In [None]:
import numpy as np
import pandas as pd
import matplotlib.pyplot as plt
import seaborn as sns
import yfinance as yf
import tensorflow as tf
from datetime import datetime , timedelta
from tqdm import tqdm
from time import time
from ta.momentum import RSIIndicator
from sklearn.preprocessing import StandardScaler
import os
import warnings

scaler = StandardScaler()

#### Firstly we get the stickers for NIFTY50

In [None]:
url = 'https://en.wikipedia.org/wiki/NIFTY_50'
table = pd.read_html(url)

nifty50_df = table[1]  # Table 1 contains the NIFTY 50 companies
nifty50_tickers = nifty50_df['Symbol'].tolist()

nifty50_tickers = [ticker + '.NS' for ticker in nifty50_tickers]

print(nifty50_tickers)

In [None]:
from tensorflow.keras.models import Sequential #This is required to make the Neural Network layer by layer
from tensorflow.keras.layers import * #Used to import LSTM layer , Dense ( fully connected layer ) , Dropout ( Regularization to prevent overfitting)
from tensorflow.keras.callbacks import ModelCheckpoint #Automatically saves the best model even if later epochs overfit or degrade
from tensorflow.keras.losses import MeanSquaredError
from tensorflow.keras.metrics import RootMeanSquaredError
from tensorflow.keras.optimizers import Adam #Used to adjust the model weights during training
from tensorflow.keras.models import load_model
from keras_tuner import RandomSearch

In [None]:
def build_model(hp):
    model = Sequential()
    model.add(Input(shape=(30, 6)))  # 6 input features

    model.add(LSTM(units=hp.Int('lstm_units', min_value=32, max_value=128, step=16)))
    model.add(Dropout(rate=hp.Float('dropout', 0.0, 0.5, step=0.1)))
    model.add(Dense(units=hp.Int('dense_units', 8, 64, step=8), activation='relu'))
    model.add(Dense(1, activation='sigmoid'))
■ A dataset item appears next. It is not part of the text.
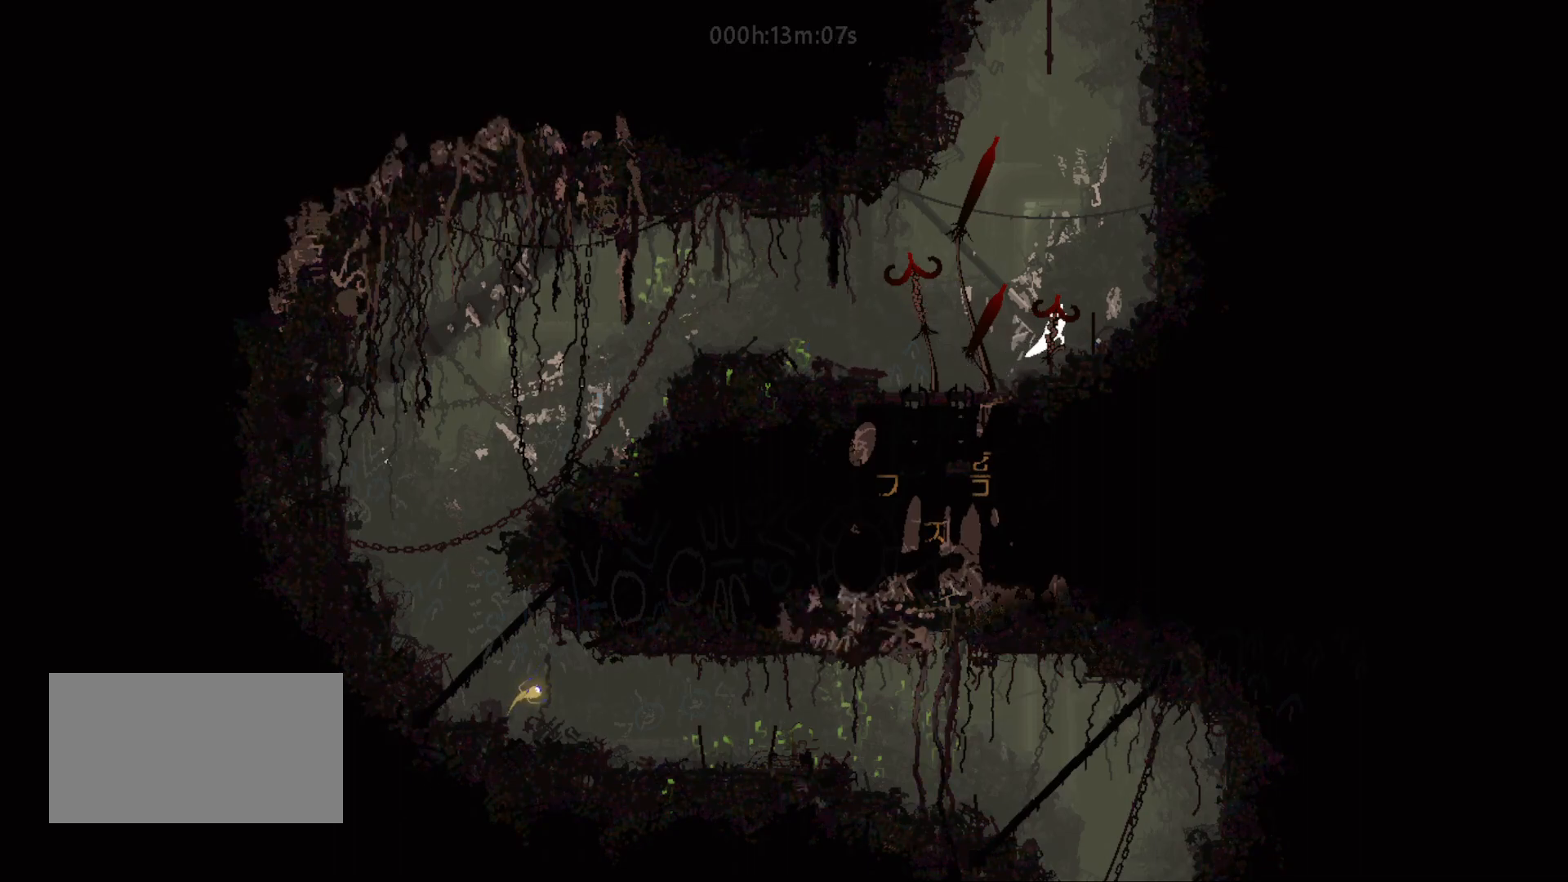
{"keys": [], "mouse_move": "still", "events": [[233, "grab", "down"], [233, "right", "up"], [300, "grab", "up"]]}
    optimizer = hp.Choice('optimizer', ['adam', 'rmsprop'])
    model.compile(optimizer=optimizer,
                  loss='binary_crossentropy',
                  metrics=['accuracy'])

    return model

In [None]:
def get_ticker_data(symbol , start_date , end_date):
    buffer_start_date = start_date - timedelta(days=300)
    ticker = yf.Ticker(symbol)
    data = ticker.history(start = buffer_start_date , end = end_date)

    nifty_ticker = yf.Ticker('^NSEI')
    nifty_data = nifty_ticker.history(start = start_date , end = end_date)
    
    data['Return'] = data['Close'].pct_change()
    data['MA_50'] = data['Close'].rolling(window=50).mean()
    data['MA_200'] = data['Close'].rolling(window=200).mean()
    data['RSI'] = RSIIndicator(close=data['Close'],window=14).rsi()
    data['Volatility'] = data['Return'].rolling(window=14).std()
    
    data = data.loc[pd.to_datetime(start_date).tz_localize('UTC'):]
    nifty_data['nifty_returns'] = nifty_data['Close'].pct_change()
    data = data.join(nifty_data['nifty_returns'])
    
    data[['Volatility','MA_50','MA_200','RSI']] = scaler.fit_transform(data[['Volatility','MA_50','MA_200','RSI']])
    return data[['Return','Volatility','MA_50','MA_200','RSI','nifty_returns']].dropna()

In [None]:
def dataframe_to_np(X , y):
    X_np = np.array([df.values for df in X])
    y_np = np.array(y)
    return X_np , y_np

In [None]:
def train_model(symbol, train_input, train_label, validation_input, validation_labels):
    print(f'Searching for best hyper-params for {symbol} model')
    tuner = RandomSearch(
        build_model,
        objective='val_accuracy',
        max_trials=20,
        executions_per_trial=1,
        directory='lstm_tuning',
        project_name=f'nifty_predict_{symbol}'  # make it per-symbol to avoid overwrite
    )

    # Run hyperparameter search
    tuner.search(train_input, train_label,
                 validation_data=(validation_input, validation_labels),
                 epochs=10)

    # Get best model
    model1 = tuner.get_best_models(num_models=1)[0]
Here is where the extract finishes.